**What needs to be done:** Please copy each line of the listing that includes the string "agora".

**Entries supplied:**
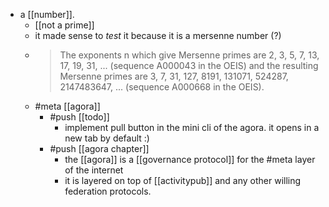 - a [[number]].
  - [[not a prime]]
  - it made sense to *test* it because it is a mersenne number (?)
  - > The exponents n which give Mersenne primes are 2, 3, 5, 7, 13, 17, 19, 31, ... (sequence A000043 in the OEIS) and the resulting Mersenne primes are 3, 7, 31, 127, 8191, 131071, 524287, 2147483647, ... (sequence A000668 in the OEIS).
  - #meta [[agora]]
    - #push [[todo]]
      - implement pull button in the mini cli of the agora. it opens in a new tab by default :)
    - #push [[agora chapter]]
      - the [[agora]] is a [[governance protocol]] for the #meta layer of the internet
      - it is layered on top of [[activitypub]] and any other willing federation protocols.
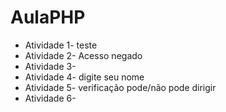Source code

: # AulaPHP
 
* Atividade 1- teste
* Atividade 2- Acesso negado
* Atividade 3-
* Atividade 4- digite seu nome
* Atividade 5- verificação pode/não pode dirigir
* Atividade 6- 
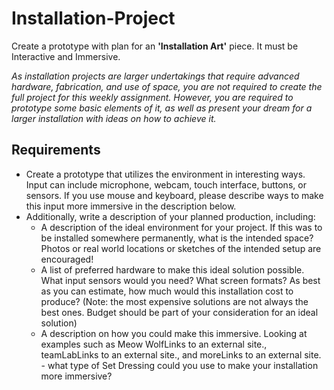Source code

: # Installation-Project
Create a prototype with plan for an **'Installation Art'** piece. It must be Interactive and Immersive. 

*As installation projects are larger undertakings that require advanced hardware, fabrication, and use of space, you are not required to create the full project for this weekly assignment. However, you are required to prototype some basic elements of it, as well as present your dream for a larger installation with ideas on how to achieve it.*

## Requirements
- Create a prototype that utilizes the environment in interesting ways. Input can include microphone, webcam, touch interface, buttons, or sensors. If you use mouse and keyboard, please describe ways to make this input more immersive in the description below. 
- Additionally, write a description of your planned production, including:
  - A description of the ideal environment for your project. If this was to be installed somewhere permanently, what is the intended space? Photos or real world locations or sketches of the intended setup are encouraged!
  - A list of preferred hardware to make this ideal solution possible. What input sensors would you need? What screen formats? As best as you can estimate, how much would this installation cost to produce? (Note: the most expensive solutions are not always the best ones. Budget should be part of your consideration for an ideal solution)
  - A description on how you could make this immersive. Looking at examples such as Meow WolfLinks to an external site.,  teamLabLinks to an external site.,  and moreLinks to an external site. - what type of Set Dressing could you use to make your installation more immersive?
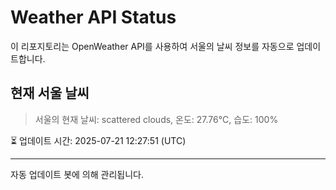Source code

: 
# Weather API Status

이 리포지토리는 OpenWeather API를 사용하여 서울의 날씨 정보를 자동으로 업데이트합니다.

## 현재 서울 날씨
> 서울의 현재 날씨: scattered clouds, 온도: 27.76°C, 습도: 100%

⏳ 업데이트 시간: 2025-07-21 12:27:51 (UTC)

---
자동 업데이트 봇에 의해 관리됩니다.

**Answer to this task:**
  - #meta [[agora]]
      - implement pull button in the mini cli of the agora. it opens in a new tab by default :)
    - #push [[agora chapter]]
      - the [[agora]] is a [[governance protocol]] for the #meta layer of the internet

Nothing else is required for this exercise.